Bundesliga: Melsungens Gegner Minden baut auf Trainer Schefvert, der Karipidis und Co. förderte

Wiedersehen mit dem Mentor

Weist der GWD Minden den Weg: der neue Trainer Ulf Schefvert, der mit seinem Team gegen Melsungen arg unter Druck steht. Foto: dpa

Minden. Gibt das ein Wiedersehen! Eins unter Freunden, die sich auf einmal in einem Handballspiel mit schicksalhafter Bedeutung gegenüberstehen. „Ein komisches Gefühl ist das schon“, sagt Savas Karipidis. Aber auch: „Jeder muss auf seiner Seite so gut wie möglich seinen Job machen.“

Der Rechtsaußen des heimischen Bundesligisten MT Melsungen auf der einen und Ulf Schefvert, Trainer von GWD Minden, auf der anderen Seite, die am Ostermontag in einem für die abstiegsbedrohten Gastgeber wegweisenden Spiel in der Kampa-Halle (Anwurf: 15 Uhr) aufeinander treffen.

„Wir werden sie schlagen, denn der Alte ist der Beste“, sagt der Schwede mit einem Schuss Selbstironie. „Sie“, das sind die Melsunger und insbesondere ihre vier Griechen, die der 52-Jährige knapp fünf Jahre (2001 bis 2005) als Nationaltrainer unter seinen Fittichen hatte. Er selbst ist „der Alte“, der Fuchs (was er nicht sagt), der neben Savas Karipidis auch Alexandros Vasilakis, Dimitrios Tzimourtos und Grigorios Sanikis zu Spielern mit internationalem Format formte. Die wie die weiteren Schefvert-Schüler Alexandros Alvanos, Spyros Balomenos, Giorgios Chalkidis und Konstantinos Chantziaras allesamt in der stärksten Liga der Welt untergekommen sind.

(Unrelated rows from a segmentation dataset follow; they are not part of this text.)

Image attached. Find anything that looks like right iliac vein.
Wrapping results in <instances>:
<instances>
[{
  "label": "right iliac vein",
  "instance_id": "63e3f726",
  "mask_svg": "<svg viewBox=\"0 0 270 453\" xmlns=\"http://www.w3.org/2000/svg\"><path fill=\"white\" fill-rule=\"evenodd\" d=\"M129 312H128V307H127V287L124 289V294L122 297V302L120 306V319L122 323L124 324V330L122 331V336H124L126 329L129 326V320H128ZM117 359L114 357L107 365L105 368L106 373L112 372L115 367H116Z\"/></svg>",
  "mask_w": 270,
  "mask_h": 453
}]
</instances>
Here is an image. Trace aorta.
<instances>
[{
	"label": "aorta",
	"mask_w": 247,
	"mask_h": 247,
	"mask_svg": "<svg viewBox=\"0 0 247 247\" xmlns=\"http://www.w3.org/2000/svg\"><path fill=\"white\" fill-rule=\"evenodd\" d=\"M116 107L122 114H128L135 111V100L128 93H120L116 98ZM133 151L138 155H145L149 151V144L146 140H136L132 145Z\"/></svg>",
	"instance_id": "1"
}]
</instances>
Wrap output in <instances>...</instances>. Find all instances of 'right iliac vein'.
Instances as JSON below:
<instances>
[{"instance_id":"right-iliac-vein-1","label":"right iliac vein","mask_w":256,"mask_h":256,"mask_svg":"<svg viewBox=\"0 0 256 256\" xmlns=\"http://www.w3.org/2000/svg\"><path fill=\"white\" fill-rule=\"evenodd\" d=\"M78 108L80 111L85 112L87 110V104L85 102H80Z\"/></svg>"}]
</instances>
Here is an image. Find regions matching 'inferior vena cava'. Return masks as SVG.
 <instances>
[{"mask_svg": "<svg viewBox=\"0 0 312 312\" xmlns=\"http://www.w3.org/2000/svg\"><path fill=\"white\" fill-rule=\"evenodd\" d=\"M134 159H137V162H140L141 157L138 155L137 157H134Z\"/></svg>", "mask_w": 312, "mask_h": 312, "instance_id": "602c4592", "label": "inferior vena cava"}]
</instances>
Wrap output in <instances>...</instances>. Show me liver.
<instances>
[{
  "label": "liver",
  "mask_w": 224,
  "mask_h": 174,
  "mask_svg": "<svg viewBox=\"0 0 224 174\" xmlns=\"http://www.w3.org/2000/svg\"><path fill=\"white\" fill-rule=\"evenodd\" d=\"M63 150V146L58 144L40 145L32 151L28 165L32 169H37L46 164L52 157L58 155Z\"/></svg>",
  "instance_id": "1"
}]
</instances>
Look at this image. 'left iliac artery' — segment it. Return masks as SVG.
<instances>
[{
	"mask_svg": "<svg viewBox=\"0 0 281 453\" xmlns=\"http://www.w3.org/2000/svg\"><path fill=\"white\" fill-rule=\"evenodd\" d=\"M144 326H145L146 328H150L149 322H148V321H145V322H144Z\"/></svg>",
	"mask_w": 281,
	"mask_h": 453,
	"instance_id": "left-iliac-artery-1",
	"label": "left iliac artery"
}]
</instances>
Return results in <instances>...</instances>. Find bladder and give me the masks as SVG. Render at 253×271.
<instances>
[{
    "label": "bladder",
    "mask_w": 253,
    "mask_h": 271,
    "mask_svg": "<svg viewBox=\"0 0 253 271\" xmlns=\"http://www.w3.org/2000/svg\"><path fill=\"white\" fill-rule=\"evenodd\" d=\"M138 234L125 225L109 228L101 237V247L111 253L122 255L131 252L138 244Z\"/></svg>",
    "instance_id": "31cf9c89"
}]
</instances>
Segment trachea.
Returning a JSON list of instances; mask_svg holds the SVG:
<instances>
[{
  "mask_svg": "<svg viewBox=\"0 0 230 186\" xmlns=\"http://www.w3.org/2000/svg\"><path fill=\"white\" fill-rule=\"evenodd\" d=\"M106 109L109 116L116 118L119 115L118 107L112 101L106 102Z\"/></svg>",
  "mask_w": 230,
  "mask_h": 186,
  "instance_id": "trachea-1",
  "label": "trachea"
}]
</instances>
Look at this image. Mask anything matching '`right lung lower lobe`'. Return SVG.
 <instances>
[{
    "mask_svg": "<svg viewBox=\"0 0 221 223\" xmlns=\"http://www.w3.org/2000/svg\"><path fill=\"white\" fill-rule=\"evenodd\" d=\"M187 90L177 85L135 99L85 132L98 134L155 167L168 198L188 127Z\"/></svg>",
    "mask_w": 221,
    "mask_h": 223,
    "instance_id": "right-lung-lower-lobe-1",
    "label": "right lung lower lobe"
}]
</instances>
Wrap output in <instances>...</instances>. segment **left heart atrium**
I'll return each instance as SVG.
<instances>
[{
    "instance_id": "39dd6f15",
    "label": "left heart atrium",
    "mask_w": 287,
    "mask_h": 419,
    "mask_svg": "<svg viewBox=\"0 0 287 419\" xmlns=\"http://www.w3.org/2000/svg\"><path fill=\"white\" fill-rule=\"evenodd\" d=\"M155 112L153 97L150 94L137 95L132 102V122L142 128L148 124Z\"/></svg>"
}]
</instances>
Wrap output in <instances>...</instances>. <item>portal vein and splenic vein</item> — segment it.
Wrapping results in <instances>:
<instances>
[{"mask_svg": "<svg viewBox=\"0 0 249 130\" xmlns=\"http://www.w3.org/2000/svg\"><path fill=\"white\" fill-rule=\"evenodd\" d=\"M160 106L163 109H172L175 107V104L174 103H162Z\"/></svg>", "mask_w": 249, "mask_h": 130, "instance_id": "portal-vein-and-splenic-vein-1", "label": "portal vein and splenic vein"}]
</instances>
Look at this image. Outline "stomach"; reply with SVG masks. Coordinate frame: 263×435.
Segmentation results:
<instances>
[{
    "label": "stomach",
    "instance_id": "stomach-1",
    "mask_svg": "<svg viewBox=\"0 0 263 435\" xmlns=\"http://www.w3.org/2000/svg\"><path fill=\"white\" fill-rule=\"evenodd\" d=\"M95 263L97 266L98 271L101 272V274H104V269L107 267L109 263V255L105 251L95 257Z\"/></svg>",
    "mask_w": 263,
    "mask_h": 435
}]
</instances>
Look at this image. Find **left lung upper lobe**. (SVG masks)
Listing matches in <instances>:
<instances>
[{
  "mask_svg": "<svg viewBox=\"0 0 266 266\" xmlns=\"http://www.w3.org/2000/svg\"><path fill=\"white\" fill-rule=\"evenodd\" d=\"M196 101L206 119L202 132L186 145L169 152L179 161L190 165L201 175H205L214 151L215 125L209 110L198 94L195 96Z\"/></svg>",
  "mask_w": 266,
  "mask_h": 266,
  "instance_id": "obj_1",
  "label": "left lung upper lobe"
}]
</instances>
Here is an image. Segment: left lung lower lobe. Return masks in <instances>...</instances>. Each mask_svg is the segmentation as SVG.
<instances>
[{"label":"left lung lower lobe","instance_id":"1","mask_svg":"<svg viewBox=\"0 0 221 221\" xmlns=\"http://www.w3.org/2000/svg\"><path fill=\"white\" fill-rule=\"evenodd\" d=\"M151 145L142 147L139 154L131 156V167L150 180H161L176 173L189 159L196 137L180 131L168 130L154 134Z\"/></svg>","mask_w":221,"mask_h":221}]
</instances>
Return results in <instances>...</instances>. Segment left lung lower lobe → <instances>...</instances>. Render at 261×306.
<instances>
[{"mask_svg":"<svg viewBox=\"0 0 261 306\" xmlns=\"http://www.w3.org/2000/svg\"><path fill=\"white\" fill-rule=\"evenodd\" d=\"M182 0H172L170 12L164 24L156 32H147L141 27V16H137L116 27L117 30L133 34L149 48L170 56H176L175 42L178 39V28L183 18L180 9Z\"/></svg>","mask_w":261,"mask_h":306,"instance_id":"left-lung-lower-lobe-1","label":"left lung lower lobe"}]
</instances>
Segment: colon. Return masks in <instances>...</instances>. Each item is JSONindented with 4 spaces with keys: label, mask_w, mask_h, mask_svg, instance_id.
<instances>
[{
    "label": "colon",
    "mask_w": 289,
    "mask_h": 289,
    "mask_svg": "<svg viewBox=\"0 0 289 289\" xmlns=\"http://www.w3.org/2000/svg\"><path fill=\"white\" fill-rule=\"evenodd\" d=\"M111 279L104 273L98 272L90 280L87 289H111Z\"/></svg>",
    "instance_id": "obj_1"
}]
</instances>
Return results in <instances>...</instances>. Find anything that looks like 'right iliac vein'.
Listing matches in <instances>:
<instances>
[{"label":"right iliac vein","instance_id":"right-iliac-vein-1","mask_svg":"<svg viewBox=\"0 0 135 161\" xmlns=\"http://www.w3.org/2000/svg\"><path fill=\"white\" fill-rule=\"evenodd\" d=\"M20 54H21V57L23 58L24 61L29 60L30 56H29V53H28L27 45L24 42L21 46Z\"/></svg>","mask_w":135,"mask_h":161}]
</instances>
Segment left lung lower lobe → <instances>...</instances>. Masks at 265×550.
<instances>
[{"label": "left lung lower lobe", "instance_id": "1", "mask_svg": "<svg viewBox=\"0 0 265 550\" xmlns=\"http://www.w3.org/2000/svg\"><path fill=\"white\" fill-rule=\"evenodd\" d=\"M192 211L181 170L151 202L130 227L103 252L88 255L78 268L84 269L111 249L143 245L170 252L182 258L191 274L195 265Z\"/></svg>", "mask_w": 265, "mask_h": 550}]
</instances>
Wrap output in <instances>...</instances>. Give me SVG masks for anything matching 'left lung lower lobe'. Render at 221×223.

„Das macht mich schon ein bisschen stolz“, erklärt der Nachfolger des im Februar entlassenen GWD-Coaches Richard Ratka. Noch stolzer machte ihn der Auftritt seiner Mannschaft bei den Olympischen Spielen in Athen. Ein Heimspiel, für alle Beteiligten das erste Mal und deshalb „ein ganz spezielles Event“. Auf das er seine Schützlinge mit einem „Drei-Jahres-Plan“ wie ein Club-Team akribisch vorbereitete. „Eine harte Zeit“, blickt Savas Karipidis zurück, „die uns aber richtig nach vorn gebracht hat.“

Auf einen umjubelten sechsten Platz nämlich, als die Griechen in den Gruppenspielen Brasilien und Ägypten hinter sich ließen und erst im Viertelfinale an Kroatien scheiterten. „Das war klasse“, staunt Ulf Schefvert heute noch. Umso mehr als seine Mannschaft diesen Triumph ein Jahr später bei der Weltmeisterschaft in Tunesien eindrucksvoll bestätigen konnte - und auf dem Weg zum erneuten sechsten Rang sogar Frankreich schlug. „Zwei tolle Jahre“ (Schefvert), die Trainer und Mannschaft zusammen schweißten.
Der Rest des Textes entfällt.